O MUDA, Movimento Urbano de Agroecologia, é parceiro do Instituto Kairós no desenvolvimento do projeto Viva Agroecologia, uma ação que fomenta um circuito de hortas e viveiros de PANC – Plantas Alimentícias Não Convencionais – para mobilizar a comunidade escolar e fortalecer a resiliência alimentar, algo cada vez mais necessário em tempos de eventos extremos, desencadeados pela emergência climática, e de má alimentação, decorrente da influência da publicidade de ultraprocessados. 

O recém-divulgado estudo O Acesso ao Verde e a Resiliência Climática nas Escolas das Capitais Brasileiras, feito pelo Instituto Alana, Fiquem Sabendo e MapBiomas, revelou que há cerca de 400 mil estudantes que frequentam escolas em áreas de risco climático; que 4 em cada 10 escolas não têm áreas verdes; e que isso ocorre sobretudo nas unidades em que a maioria dos alunos é negra, mostrando os laços existentes entre desigualdades raciais, sociais e ambientais. Provavelmente, são justamente estudantes nessa situação que sofrem mais de insegurança alimentar e nutricional. 

Já pensou no impacto que o cultivo de hortaliças e árvores frutíferas no espaço escolar ou no entorno das escolas poderia ter na vida dessas pessoas? No caso de canteiros de PANC, que são muito resilientes, há espécies que não morrem mesmo em época de recesso escolar, ao não receberem o cuidado constante, que costuma ser feito nos dias de aula. E podem até ser fonte de alimento durante esse período de pausa no fornecimento das refeições, caso estejam acessíveis às comunidades.

Por falar em recesso escolar, ele está aí. Você costumava ficar feliz quando saía de férias na época em que era estudante? Realmente, parece muito razoável se sentir contente em ter mais tempo para brincar… Mas, caso você não tenha comida na barriga, a brincadeira pode não ser muito divertida, não é? Se para boa parte das crianças e jovens que frequentam as escolas particulares, as férias representam diversão, liberdade e descoberta de novos lugares… para uma parcela de quem estuda na rede pública, elas significam que não vão ter a hora do lanche na rotina diária e que podem ficar horas e horas sem nada para mastigar ou beber. 

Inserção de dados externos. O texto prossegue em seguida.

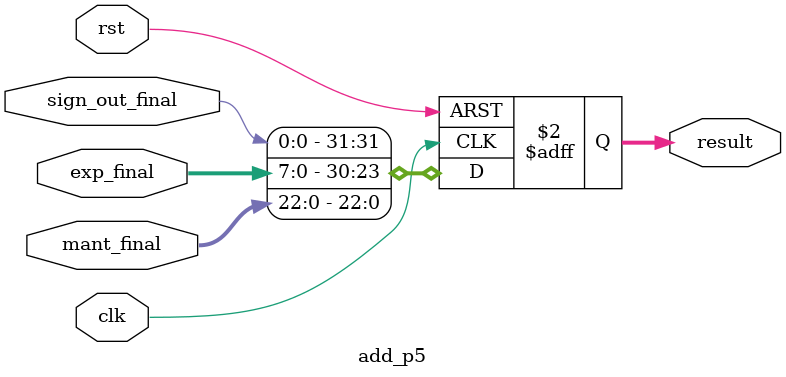
<source format=v>
module add_p5( input clk,rst,
               input [7:0] exp_final,
               input [22:0] mant_final,
               input sign_out_final,
               output reg [31:0] result);



always@(posedge clk or posedge rst) begin
 if(rst) begin
  result<=32'd0;
 
 end
 else begin
  result<={sign_out_final,exp_final,mant_final};
 
 end
 



end               
               
               
endmodule
</source>
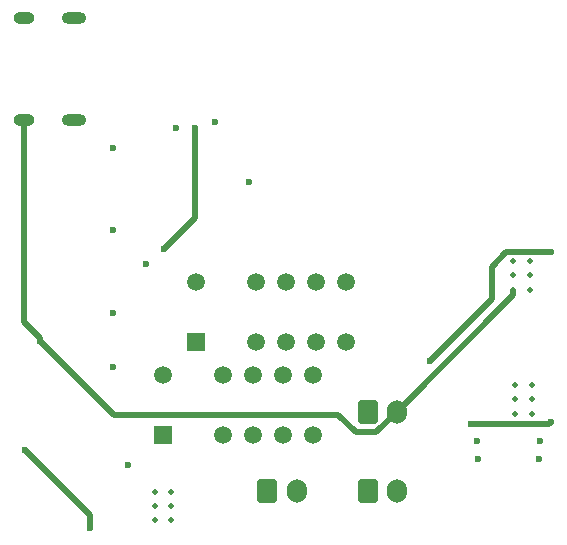
<source format=gbr>
%TF.GenerationSoftware,KiCad,Pcbnew,9.0.2*%
%TF.CreationDate,2025-10-13T00:09:24+02:00*%
%TF.ProjectId,STM32 RC AUTO,53544d33-3220-4524-9320-4155544f2e6b,rev?*%
%TF.SameCoordinates,Original*%
%TF.FileFunction,Copper,L3,Inr*%
%TF.FilePolarity,Positive*%
%FSLAX46Y46*%
G04 Gerber Fmt 4.6, Leading zero omitted, Abs format (unit mm)*
G04 Created by KiCad (PCBNEW 9.0.2) date 2025-10-13 00:09:24*
%MOMM*%
%LPD*%
G01*
G04 APERTURE LIST*
G04 Aperture macros list*
%AMRoundRect*
0 Rectangle with rounded corners*
0 $1 Rounding radius*
0 $2 $3 $4 $5 $6 $7 $8 $9 X,Y pos of 4 corners*
0 Add a 4 corners polygon primitive as box body*
4,1,4,$2,$3,$4,$5,$6,$7,$8,$9,$2,$3,0*
0 Add four circle primitives for the rounded corners*
1,1,$1+$1,$2,$3*
1,1,$1+$1,$4,$5*
1,1,$1+$1,$6,$7*
1,1,$1+$1,$8,$9*
0 Add four rect primitives between the rounded corners*
20,1,$1+$1,$2,$3,$4,$5,0*
20,1,$1+$1,$4,$5,$6,$7,0*
20,1,$1+$1,$6,$7,$8,$9,0*
20,1,$1+$1,$8,$9,$2,$3,0*%
G04 Aperture macros list end*
%TA.AperFunction,ComponentPad*%
%ADD10RoundRect,0.250000X-0.600000X-0.750000X0.600000X-0.750000X0.600000X0.750000X-0.600000X0.750000X0*%
%TD*%
%TA.AperFunction,ComponentPad*%
%ADD11O,1.700000X2.000000*%
%TD*%
%TA.AperFunction,HeatsinkPad*%
%ADD12C,0.500000*%
%TD*%
%TA.AperFunction,ComponentPad*%
%ADD13R,1.508000X1.508000*%
%TD*%
%TA.AperFunction,ComponentPad*%
%ADD14C,1.508000*%
%TD*%
%TA.AperFunction,HeatsinkPad*%
%ADD15O,2.100000X1.000000*%
%TD*%
%TA.AperFunction,HeatsinkPad*%
%ADD16O,1.800000X1.000000*%
%TD*%
%TA.AperFunction,ViaPad*%
%ADD17C,0.600000*%
%TD*%
%TA.AperFunction,Conductor*%
%ADD18C,0.500000*%
%TD*%
G04 APERTURE END LIST*
D10*
%TO.N,Net-(J4-Pin_1)*%
%TO.C,J4*%
X83000000Y-133975000D03*
D11*
%TO.N,GND*%
X85500000Y-133975000D03*
%TD*%
D10*
%TO.N,Net-(J3-Pin_1)*%
%TO.C,J3*%
X83000000Y-140725000D03*
D11*
%TO.N,Net-(J3-Pin_2)*%
X85500000Y-140725000D03*
%TD*%
D10*
%TO.N,Net-(J2-Pin_1)*%
%TO.C,J2*%
X74500000Y-140725000D03*
D11*
%TO.N,Net-(J2-Pin_2)*%
X77000000Y-140725000D03*
%TD*%
D12*
%TO.N,Net-(J3-Pin_2)*%
%TO.C,U6*%
X96900000Y-134150000D03*
X96900000Y-132950000D03*
X96900000Y-131750000D03*
X95500000Y-134150000D03*
X95500000Y-132950000D03*
X95500000Y-131750000D03*
%TD*%
%TO.N,Net-(J2-Pin_2)*%
%TO.C,U3*%
X65000000Y-140750000D03*
X65000000Y-141950000D03*
X65000000Y-143150000D03*
X66400000Y-140750000D03*
X66400000Y-141950000D03*
X66400000Y-143150000D03*
%TD*%
%TO.N,GND*%
%TO.C,U8*%
X96750000Y-123650000D03*
X96750000Y-122450000D03*
X96750000Y-121250000D03*
X95350000Y-123650000D03*
X95350000Y-122450000D03*
X95350000Y-121250000D03*
%TD*%
D13*
%TO.N,VCC*%
%TO.C,K2*%
X68450000Y-128090000D03*
D14*
%TO.N,Net-(D9-A)*%
X68450000Y-123010000D03*
%TO.N,unconnected-(K2-Pad10)*%
X73530000Y-123010000D03*
%TO.N,Net-(J3-Pin_2)*%
X73530000Y-128090000D03*
%TO.N,unconnected-(K2-Pad9)*%
X76070000Y-123010000D03*
%TO.N,unconnected-(K2-Pad8)*%
X78610000Y-123010000D03*
%TO.N,N/C*%
X81150000Y-123010000D03*
%TO.N,Net-(J4-Pin_1)*%
X76070000Y-128090000D03*
%TO.N,unconnected-(K2-Pad5)*%
X78610000Y-128090000D03*
%TO.N,N/C*%
X81150000Y-128090000D03*
%TD*%
D13*
%TO.N,VCC*%
%TO.C,K1*%
X65670000Y-136000000D03*
D14*
%TO.N,Net-(D8-A)*%
X65670000Y-130920000D03*
%TO.N,VDD*%
X70750000Y-130920000D03*
%TO.N,Net-(J2-Pin_2)*%
X70750000Y-136000000D03*
%TO.N,Net-(J2-Pin_1)*%
X73290000Y-130920000D03*
%TO.N,unconnected-(K1-Pad8)*%
X75830000Y-130920000D03*
%TO.N,N/C*%
X78370000Y-130920000D03*
%TO.N,Net-(J3-Pin_1)*%
X73290000Y-136000000D03*
%TO.N,unconnected-(K1-Pad5)*%
X75830000Y-136000000D03*
%TO.N,N/C*%
X78370000Y-136000000D03*
%TD*%
D15*
%TO.N,GND*%
%TO.C,J1*%
X58125000Y-100680000D03*
D16*
X53925000Y-100680000D03*
D15*
X58125000Y-109320000D03*
D16*
X53925000Y-109320000D03*
%TD*%
D17*
%TO.N,Net-(J3-Pin_2)*%
X88250000Y-129715000D03*
X98500000Y-120500000D03*
%TO.N,Net-(J2-Pin_1)*%
X62750000Y-138500000D03*
%TO.N,Net-(J3-Pin_1)*%
X98500000Y-134855000D03*
X91750000Y-135000000D03*
%TO.N,Net-(D3-A)*%
X92250000Y-136500000D03*
X97625000Y-136500000D03*
%TO.N,Net-(D4-A)*%
X97500000Y-138000000D03*
X92337500Y-138000000D03*
%TO.N,GND*%
X65750000Y-120250000D03*
%TO.N,Net-(J2-Pin_2)*%
X64250000Y-121500000D03*
%TO.N,GND*%
X63500000Y-134250000D03*
%TO.N,Net-(D1-A)*%
X59500000Y-143875000D03*
X54000000Y-137250000D03*
%TO.N,Net-(U1-OUT)*%
X61450000Y-111647500D03*
%TO.N,VCC*%
X61450000Y-130207500D03*
%TO.N,Net-(J2-Pin_2)*%
X61450000Y-118647500D03*
%TO.N,Net-(J3-Pin_2)*%
X61450000Y-125647500D03*
%TO.N,GND*%
X55250000Y-128000000D03*
%TO.N,Net-(VR1-FEEDBACK)*%
X66800000Y-110000000D03*
%TO.N,GND*%
X68412500Y-110000000D03*
%TO.N,VCC*%
X72940915Y-114500000D03*
%TO.N,Net-(D7-A)*%
X70100000Y-109500000D03*
%TD*%
D18*
%TO.N,Net-(J3-Pin_2)*%
X93500000Y-124465000D02*
X88250000Y-129715000D01*
X98500000Y-120500000D02*
X94750000Y-120500000D01*
X94750000Y-120500000D02*
X93500000Y-121750000D01*
X93500000Y-121750000D02*
X93500000Y-124465000D01*
%TO.N,GND*%
X95350000Y-124125000D02*
X95350000Y-123650000D01*
X85500000Y-133975000D02*
X95350000Y-124125000D01*
%TO.N,Net-(J3-Pin_1)*%
X98355000Y-135000000D02*
X98500000Y-134855000D01*
X91750000Y-135000000D02*
X98355000Y-135000000D01*
%TO.N,GND*%
X82000000Y-135750000D02*
X80500000Y-134250000D01*
X80500000Y-134250000D02*
X63500000Y-134250000D01*
X83725000Y-135750000D02*
X82000000Y-135750000D01*
X85500000Y-133975000D02*
X83725000Y-135750000D01*
X68412500Y-117587500D02*
X68412500Y-110000000D01*
X65750000Y-120250000D02*
X68412500Y-117587500D01*
X61500000Y-134250000D02*
X63500000Y-134250000D01*
X55250000Y-128000000D02*
X61500000Y-134250000D01*
%TO.N,Net-(D1-A)*%
X59500000Y-142750000D02*
X59500000Y-143875000D01*
X54000000Y-137250000D02*
X59500000Y-142750000D01*
%TO.N,GND*%
X53925000Y-126425000D02*
X53925000Y-109320000D01*
X55250000Y-127750000D02*
X53925000Y-126425000D01*
X55250000Y-128000000D02*
X55250000Y-127750000D01*
%TD*%
M02*

</source>
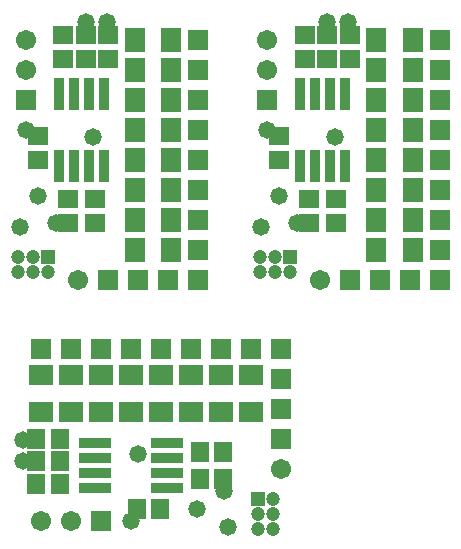
<source format=gts>
%FSLAX24Y24*%
%MOIN*%
G70*
G01*
G75*
G04 Layer_Color=8388736*
%ADD10R,0.0748X0.0591*%
%ADD11R,0.0551X0.0591*%
%ADD12R,0.1000X0.0260*%
%ADD13C,0.0120*%
%ADD14C,0.0250*%
%ADD15C,0.0200*%
%ADD16R,0.0591X0.0748*%
%ADD17R,0.0591X0.0551*%
%ADD18R,0.0260X0.1000*%
%ADD19R,0.0591X0.0591*%
%ADD20C,0.0394*%
%ADD21R,0.0394X0.0394*%
%ADD22C,0.0591*%
%ADD23R,0.0591X0.0591*%
%ADD24C,0.0500*%
%ADD25R,0.0394X0.0394*%
%ADD26R,0.0315X0.0512*%
%ADD27R,0.0320X0.0500*%
%ADD28R,0.0591X0.0630*%
%ADD29R,0.0630X0.0591*%
%ADD30R,0.0512X0.0315*%
%ADD31R,0.0500X0.0320*%
%ADD32R,0.0630X0.0591*%
%ADD33C,0.0079*%
%ADD34C,0.0050*%
%ADD35R,0.0828X0.0671*%
%ADD36R,0.0631X0.0671*%
%ADD37R,0.1080X0.0340*%
%ADD38R,0.0671X0.0828*%
%ADD39R,0.0671X0.0631*%
%ADD40R,0.0340X0.1080*%
%ADD41R,0.0671X0.0671*%
%ADD42C,0.0474*%
%ADD43R,0.0474X0.0474*%
%ADD44C,0.0671*%
%ADD45R,0.0671X0.0671*%
%ADD46C,0.0580*%
%ADD47R,0.0474X0.0474*%
D35*
X33650Y28440D02*
D03*
Y29660D02*
D03*
X32650Y28440D02*
D03*
Y29660D02*
D03*
X35650Y28440D02*
D03*
Y29660D02*
D03*
X36650Y28440D02*
D03*
Y29660D02*
D03*
X37650Y28440D02*
D03*
Y29660D02*
D03*
X34650Y28440D02*
D03*
Y29660D02*
D03*
X38650Y28440D02*
D03*
Y29660D02*
D03*
X31650Y28440D02*
D03*
Y29660D02*
D03*
D36*
X35644Y25200D02*
D03*
X34856D02*
D03*
X31506Y26050D02*
D03*
X32294D02*
D03*
Y27550D02*
D03*
X31506D02*
D03*
X32294Y26800D02*
D03*
X31506D02*
D03*
X36956Y26200D02*
D03*
X37744D02*
D03*
X36956Y27100D02*
D03*
X37744D02*
D03*
D37*
X33450Y25900D02*
D03*
Y26400D02*
D03*
Y26900D02*
D03*
Y27400D02*
D03*
X35850Y25900D02*
D03*
Y26400D02*
D03*
Y26900D02*
D03*
Y27400D02*
D03*
D38*
X42840Y38850D02*
D03*
X44060D02*
D03*
X42840Y39850D02*
D03*
X44060D02*
D03*
X42840Y36850D02*
D03*
X44060D02*
D03*
X42840Y35850D02*
D03*
X44060D02*
D03*
X42840Y34850D02*
D03*
X44060D02*
D03*
X42840Y37850D02*
D03*
X44060D02*
D03*
X42840Y33850D02*
D03*
X44060D02*
D03*
X42840Y40850D02*
D03*
X44060D02*
D03*
X34790Y38850D02*
D03*
X36010D02*
D03*
X34790Y39850D02*
D03*
X36010D02*
D03*
X34790Y36850D02*
D03*
X36010D02*
D03*
X34790Y35850D02*
D03*
X36010D02*
D03*
X34790Y34850D02*
D03*
X36010D02*
D03*
X34790Y37850D02*
D03*
X36010D02*
D03*
X34790Y33850D02*
D03*
X36010D02*
D03*
X34790Y40850D02*
D03*
X36010D02*
D03*
D39*
X39600Y36856D02*
D03*
Y37644D02*
D03*
X40450Y40994D02*
D03*
Y40206D02*
D03*
X41950D02*
D03*
Y40994D02*
D03*
X41200Y40206D02*
D03*
Y40994D02*
D03*
X40600Y35544D02*
D03*
Y34756D02*
D03*
X41500Y35544D02*
D03*
Y34756D02*
D03*
X31550Y36856D02*
D03*
Y37644D02*
D03*
X32400Y40994D02*
D03*
Y40206D02*
D03*
X33900D02*
D03*
Y40994D02*
D03*
X33150Y40206D02*
D03*
Y40994D02*
D03*
X32550Y35544D02*
D03*
Y34756D02*
D03*
X33450Y35544D02*
D03*
Y34756D02*
D03*
D40*
X40300Y39050D02*
D03*
X40800D02*
D03*
X41300D02*
D03*
X41800D02*
D03*
X40300Y36650D02*
D03*
X40800D02*
D03*
X41300D02*
D03*
X41800D02*
D03*
X32250Y39050D02*
D03*
X32750D02*
D03*
X33250D02*
D03*
X33750D02*
D03*
X32250Y36650D02*
D03*
X32750D02*
D03*
X33250D02*
D03*
X33750D02*
D03*
D41*
X39650Y28550D02*
D03*
X35650Y30550D02*
D03*
X34650D02*
D03*
X33650D02*
D03*
X32650D02*
D03*
X39650Y27550D02*
D03*
X31650Y30550D02*
D03*
X38650D02*
D03*
X37650D02*
D03*
X36650D02*
D03*
X39650Y29550D02*
D03*
Y30550D02*
D03*
X39200Y38850D02*
D03*
X31150D02*
D03*
D42*
X39400Y24550D02*
D03*
X38900D02*
D03*
X39400Y25050D02*
D03*
X38900D02*
D03*
X39400Y25550D02*
D03*
X38950Y33100D02*
D03*
Y33600D02*
D03*
X39450Y33100D02*
D03*
Y33600D02*
D03*
X39950Y33100D02*
D03*
X30900D02*
D03*
Y33600D02*
D03*
X31400Y33100D02*
D03*
Y33600D02*
D03*
X31900Y33100D02*
D03*
D43*
X38900Y25550D02*
D03*
D44*
X31650Y24800D02*
D03*
X32650D02*
D03*
X39650Y26550D02*
D03*
X39200Y40850D02*
D03*
Y39850D02*
D03*
X40950Y32850D02*
D03*
X31150Y40850D02*
D03*
Y39850D02*
D03*
X32900Y32850D02*
D03*
D45*
X33650Y24800D02*
D03*
X42950Y32850D02*
D03*
X44950Y36850D02*
D03*
Y37850D02*
D03*
Y38850D02*
D03*
Y39850D02*
D03*
X41950Y32850D02*
D03*
X44950Y40850D02*
D03*
Y33850D02*
D03*
Y34850D02*
D03*
Y35850D02*
D03*
X43950Y32850D02*
D03*
X44950D02*
D03*
X34900D02*
D03*
X36900Y36850D02*
D03*
Y37850D02*
D03*
Y38850D02*
D03*
Y39850D02*
D03*
X33900Y32850D02*
D03*
X36900Y40850D02*
D03*
Y33850D02*
D03*
Y34850D02*
D03*
Y35850D02*
D03*
X35900Y32850D02*
D03*
X36900D02*
D03*
D46*
X37900Y24600D02*
D03*
X34650Y24800D02*
D03*
X36850Y25200D02*
D03*
X37750Y25800D02*
D03*
X31050Y27500D02*
D03*
Y26800D02*
D03*
X34900Y27050D02*
D03*
X39000Y34600D02*
D03*
X39200Y37850D02*
D03*
X39600Y35650D02*
D03*
X40200Y34750D02*
D03*
X41900Y41450D02*
D03*
X41200D02*
D03*
X41450Y37600D02*
D03*
X30950Y34600D02*
D03*
X31150Y37850D02*
D03*
X31550Y35650D02*
D03*
X32150Y34750D02*
D03*
X33850Y41450D02*
D03*
X33150D02*
D03*
X33400Y37600D02*
D03*
D47*
X39950Y33600D02*
D03*
X31900D02*
D03*
M02*

</source>
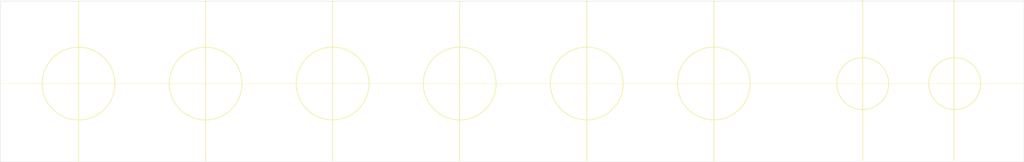
<source format=kicad_pcb>
(kicad_pcb (version 20211014) (generator pcbnew)

  (general
    (thickness 1.6)
  )

  (paper "A4")
  (layers
    (0 "F.Cu" signal)
    (31 "B.Cu" signal)
    (32 "B.Adhes" user "B.Adhesive")
    (33 "F.Adhes" user "F.Adhesive")
    (34 "B.Paste" user)
    (35 "F.Paste" user)
    (36 "B.SilkS" user "B.Silkscreen")
    (37 "F.SilkS" user "F.Silkscreen")
    (38 "B.Mask" user)
    (39 "F.Mask" user)
    (40 "Dwgs.User" user "User.Drawings")
    (41 "Cmts.User" user "User.Comments")
    (42 "Eco1.User" user "User.Eco1")
    (43 "Eco2.User" user "User.Eco2")
    (44 "Edge.Cuts" user)
    (45 "Margin" user)
    (46 "B.CrtYd" user "B.Courtyard")
    (47 "F.CrtYd" user "F.Courtyard")
    (48 "B.Fab" user)
    (49 "F.Fab" user)
    (50 "User.1" user)
    (51 "User.2" user)
    (52 "User.3" user)
    (53 "User.4" user)
    (54 "User.5" user)
    (55 "User.6" user)
    (56 "User.7" user)
    (57 "User.8" user)
    (58 "User.9" user)
  )

  (setup
    (pad_to_mask_clearance 0)
    (pcbplotparams
      (layerselection 0x00010fc_ffffffff)
      (disableapertmacros false)
      (usegerberextensions false)
      (usegerberattributes true)
      (usegerberadvancedattributes true)
      (creategerberjobfile true)
      (svguseinch false)
      (svgprecision 6)
      (excludeedgelayer true)
      (plotframeref false)
      (viasonmask false)
      (mode 1)
      (useauxorigin false)
      (hpglpennumber 1)
      (hpglpenspeed 20)
      (hpglpendiameter 15.000000)
      (dxfpolygonmode true)
      (dxfimperialunits true)
      (dxfusepcbnewfont true)
      (psnegative false)
      (psa4output false)
      (plotreference true)
      (plotvalue true)
      (plotinvisibletext false)
      (sketchpadsonfab false)
      (subtractmaskfromsilk false)
      (outputformat 1)
      (mirror false)
      (drillshape 1)
      (scaleselection 1)
      (outputdirectory "")
    )
  )

  (net 0 "")

  (gr_circle (center 75.438 76.2) (end 81.038 76.2) (layer "F.SilkS") (width 0.12) (fill none) (tstamp 1784d8a5-c596-46d1-9f05-696fb0d0d33e))
  (gr_circle (center 134.112 76.188) (end 139.712 76.188) (layer "F.SilkS") (width 0.12) (fill none) (tstamp 1f2a8b75-30cc-422a-9878-82bf8e66b764))
  (gr_line (start 196.152 63.392127) (end 196.152 88.030127) (layer "F.SilkS") (width 0.12) (tstamp 3c4d014c-8304-4e51-aec0-ee99b71ad1aa))
  (gr_line (start 94.996 63.5) (end 94.996 88.138) (layer "F.SilkS") (width 0.12) (tstamp 422318a4-bf8f-43f6-a575-a95190c356ba))
  (gr_circle (center 196.152 76.2) (end 200.152 76.2) (layer "F.SilkS") (width 0.12) (fill none) (tstamp 4bf8dba8-d7bc-4f39-9c44-1340b947e850))
  (gr_circle (center 92.329 81.026) (end 92.329 81.026) (layer "F.SilkS") (width 0.12) (fill none) (tstamp 6d706301-bc5a-42bd-b16c-8030b458120b))
  (gr_line (start 114.554 63.48) (end 114.554 88.118) (layer "F.SilkS") (width 0.12) (tstamp 7063e19a-2e32-4881-b1de-8b49c8c9a544))
  (gr_line (start 134.112 63.492) (end 134.112 88.13) (layer "F.SilkS") (width 0.12) (tstamp 772206fb-2850-4443-9eea-a4019b1dd8f9))
  (gr_line (start 210.204127 63.430381) (end 210.204127 88.068381) (layer "F.SilkS") (width 0.12) (tstamp 87ea2034-7297-4968-a66c-28fdae250003))
  (gr_circle (center 173.228 76.188) (end 178.828 76.188) (layer "F.SilkS") (width 0.12) (fill none) (tstamp a3142395-a11c-4e60-b13c-3006ca8d86c3))
  (gr_line (start 173.228 63.5) (end 173.228 88.138) (layer "F.SilkS") (width 0.12) (tstamp a6cbfa03-4685-4d13-8bf6-2c411cee3cb9))
  (gr_circle (center 114.554 76.188) (end 120.154 76.188) (layer "F.SilkS") (width 0.12) (fill none) (tstamp a6d81f5f-8cba-4ee2-97d1-35bd7833a45e))
  (gr_circle (center 210.312 76.2) (end 214.312 76.2) (layer "F.SilkS") (width 0.12) (fill none) (tstamp a8f7d80d-6a93-478c-a9ac-80ac2029bdc3))
  (gr_circle (center 94.996 76.2) (end 100.596 76.2) (layer "F.SilkS") (width 0.12) (fill none) (tstamp bf7de854-b0ff-42d1-a2b9-0306e1178911))
  (gr_line (start 75.434 63.5) (end 75.434 88.138) (layer "F.SilkS") (width 0.12) (tstamp e07d1482-f074-4014-9b3b-d16c6638558f))
  (gr_line (start 153.67 63.492) (end 153.67 88.13) (layer "F.SilkS") (width 0.12) (tstamp e849de8d-f707-49bb-ad6c-b3a3eeca5092))
  (gr_line (start 63.5 76.2) (end 220.98 76.2) (layer "F.SilkS") (width 0.05) (tstamp f4e7a316-7097-4a3d-8203-5c2220d005ef))
  (gr_circle (center 153.67 76.188) (end 159.27 76.188) (layer "F.SilkS") (width 0.12) (fill none) (tstamp f9e3a3a3-1c7e-4489-975a-c325a24a5fb3))
  (gr_rect (start 63.373 63.5) (end 220.98 88.265) (layer "Edge.Cuts") (width 0.05) (fill none) (tstamp 6d0744a1-bd20-4e9e-8c2a-3db670245f02))

)

</source>
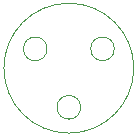
<source format=gbr>
%TF.GenerationSoftware,KiCad,Pcbnew,8.0.5-8.0.5-0~ubuntu24.04.1*%
%TF.CreationDate,2024-09-15T15:23:13-06:00*%
%TF.ProjectId,DRV8311 on motor driver,44525638-3331-4312-906f-6e206d6f746f,rev?*%
%TF.SameCoordinates,Original*%
%TF.FileFunction,Profile,NP*%
%FSLAX46Y46*%
G04 Gerber Fmt 4.6, Leading zero omitted, Abs format (unit mm)*
G04 Created by KiCad (PCBNEW 8.0.5-8.0.5-0~ubuntu24.04.1) date 2024-09-15 15:23:13*
%MOMM*%
%LPD*%
G01*
G04 APERTURE LIST*
%TA.AperFunction,Profile*%
%ADD10C,0.050000*%
%TD*%
%TA.AperFunction,Profile*%
%ADD11C,0.100000*%
%TD*%
G04 APERTURE END LIST*
D10*
X169450000Y-98800000D02*
G75*
G02*
X167450000Y-98800000I-1000000J0D01*
G01*
X167450000Y-98800000D02*
G75*
G02*
X169450000Y-98800000I1000000J0D01*
G01*
X175150000Y-98800000D02*
G75*
G02*
X173150000Y-98800000I-1000000J0D01*
G01*
X173150000Y-98800000D02*
G75*
G02*
X175150000Y-98800000I1000000J0D01*
G01*
X172300000Y-103750000D02*
G75*
G02*
X170300000Y-103750000I-1000000J0D01*
G01*
X170300000Y-103750000D02*
G75*
G02*
X172300000Y-103750000I1000000J0D01*
G01*
D11*
X176799478Y-100436440D02*
G75*
G02*
X165799478Y-100436440I-5500000J0D01*
G01*
X165799478Y-100436440D02*
G75*
G02*
X176799478Y-100436440I5500000J0D01*
G01*
M02*

</source>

Estamos em dezembro, em breve entraremos em janeiro… as escolas ficam vazias, muitas barrigas ficam vazias. Que possamos agir com firmeza para que, na volta das aulas, as leis que garantem uma alimentação nutritiva em todos os aspectos – pessoais, sociais, culturais e ambientais – sejam realmente cumpridas. Que novas leis e programas surjam para fortalecer a Agroecologia na vida escolar. 

As escolas podem e devem ser espaços comestíveis, com hortas, pomares e comida de verdade nas refeições. 

As escolas não devem ser espaços devoradores, em que, em nome do lucro de poucos, o futuro de todos seja engolido.

Está mais do que na hora de cultivar conjuntamente as sementes de plantas e as sementes de gentes, para que toda a sociedade possa colher os frutos saudáveis que vão brotar dessa muvuca revolucionária!